The Zen of Relativity

Everyone has heard the term relativity, yet more than a hundred years after Albert Einstein first made the word an everyday phrase most of us have no idea how zen these theories actually are.

The modern scientific findings of relativity theory is where the ancient teachings of Buddha, Lao Tzu and Chuang Tzu, meet modern science. For over 2000 years the sages of the Far East have taught that all experiences were merely a function of mind. Time, mass (solidity) and space (distance), are the projections of the mind and not known to a world outside consciousness.

This was also the experience of the quantum physicists when they began to engage with the subatomic world. They found a quantum world where there were no distinctions and just the act of observing changed the very nature of what was being studied.

All that ever exists is electromagnetic phenomena. It is our mind that processes quantum energy received by our sensory awareness and then projects these experiences outside ourselves as our physical interactions.

However, if material objects are pulsating energy in vast emptiness, why does it seem we are living in a highly material world? Mass (or solidity) is actually a measure of the energy contained within a substance and the more energy it contains the greater the mass.
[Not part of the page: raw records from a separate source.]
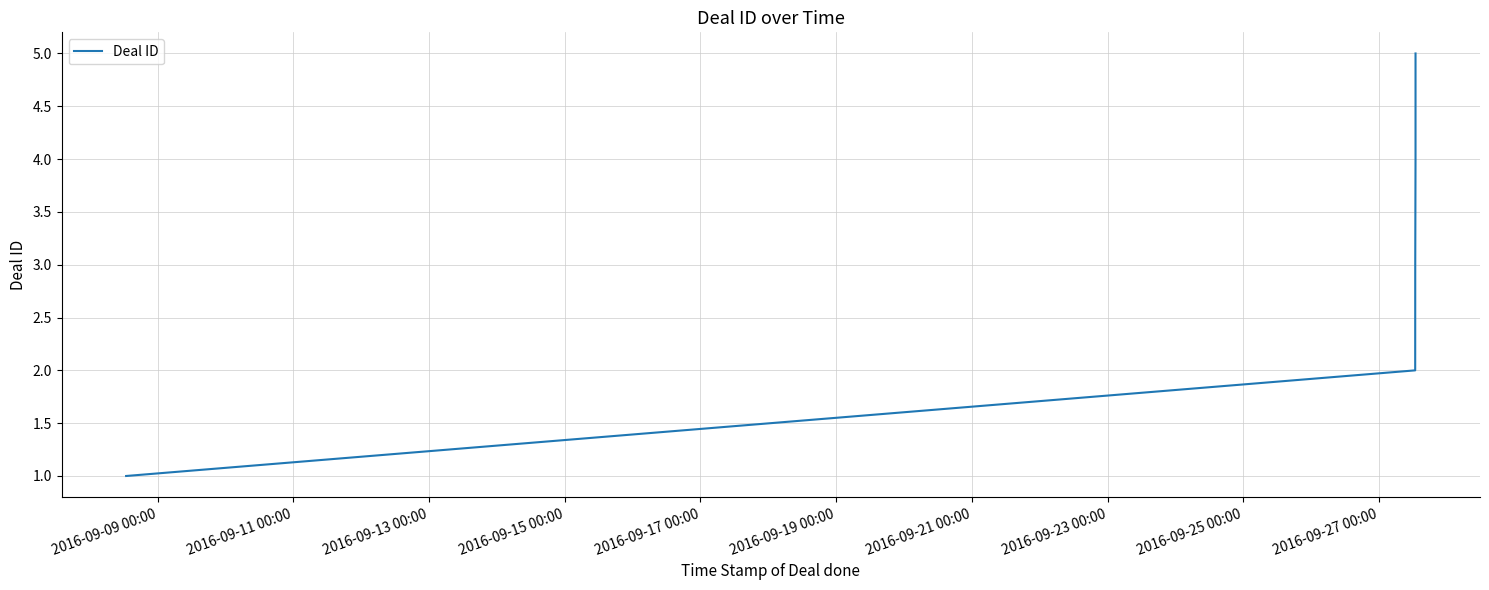

How many values are between 2 and 4?

3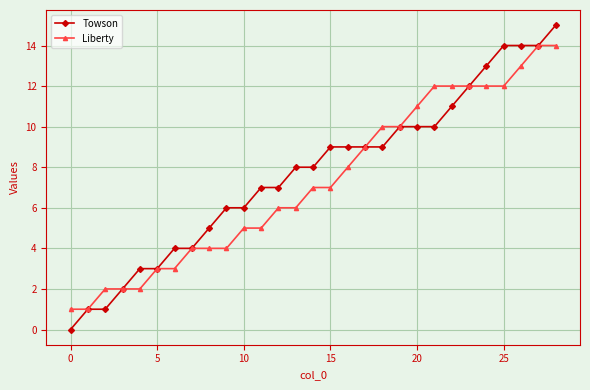

How many positive values does the Towson series have?

28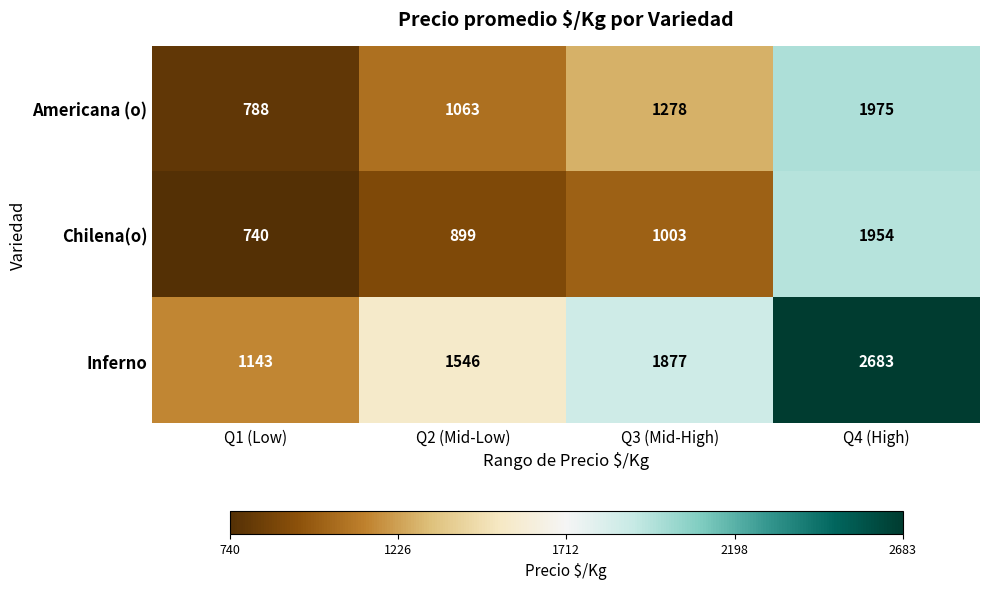

Between Q3 (Mid-High) and Q4 (High), which series saw the biggest shift?

Chilena(o)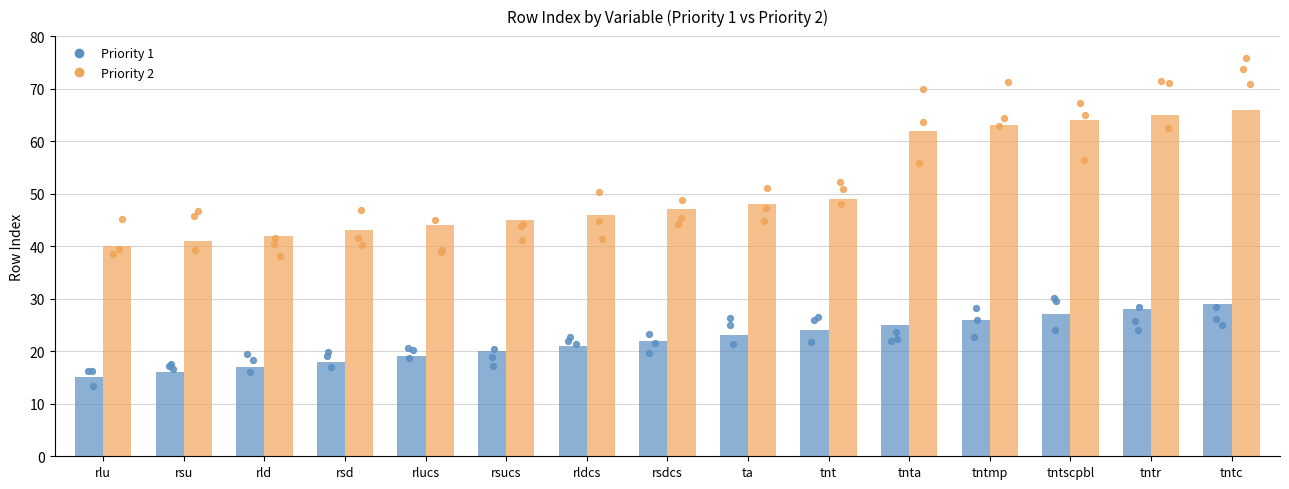

Which series contains the highest Y value?

Priority 2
One can explain mass with the analogy of an electric fan. Although the fan blades have space in between, they are moving so fast that the individual blades behave as a solid disc.

The same is true of seemingly solid objects that are in fact mostly emptiness. Material objects contain so much energy that nothing is able to pass through them, giving the mass the appearance of a solid.

Nevertheless physicists are unable to explain why we see water as transparent and other substances as opaque. It seems that we have evolved to see energy we can pass through, such as air and water, as transparent and everything else opaque.

Most of us naturally assume time and space (distance) are fixed and unchangeable. Nonetheless Einstein proved this to be a fallacy and also relative to the individual. The great theoretical physicist combine space and time into a fourth dimension he called the space-time continuum. He then went on to prove gravity was actually caused by the warping of space and time.

Nevertheless Einstein was able to bring relativity back down to earth when he said, "When you are courting a nice girl an hour seems like a second. When you sit on a red-hot cinder a second seems like an hour. That's relativity."

We all have had the very subtle experience of this when we look at the time and are surprised at how quickly it has past. It is in this moment we have had a meditative experience - a reality beyond self, time and place.

Yet how does understanding relativity help us at all? The benefit comes from understanding the world we perceive around us is ultimately a function of our own mind. Material reality is not something that comes from the outside in; it arises from within oneself and is projected out.

Therefore if we make a conscious effort to foster positivity and contentment from within, this will become our projected experience of the world around us.

Relativity and quantum mechanics have demonstrated clearly that what you find out with instruments is true relative only to the instrument you're using and where that instrument is located in space-time.

So there is no vantage point from which real reality can be seen. We're all looking from the point of view of our own reality tunnel. When we begin to realise that we are all looking from the point of view of our own reality tunnels, we find it is much easier to understand where other people are coming from.

Then those who dont have the same reality tunnel as us don't seem ignorant; deliberately perverse; lying or hypnotised by some mad ideology. They just have a different reality tunnel and every reality tunnel might tell us something interesting about our world.... if we are willing to listen.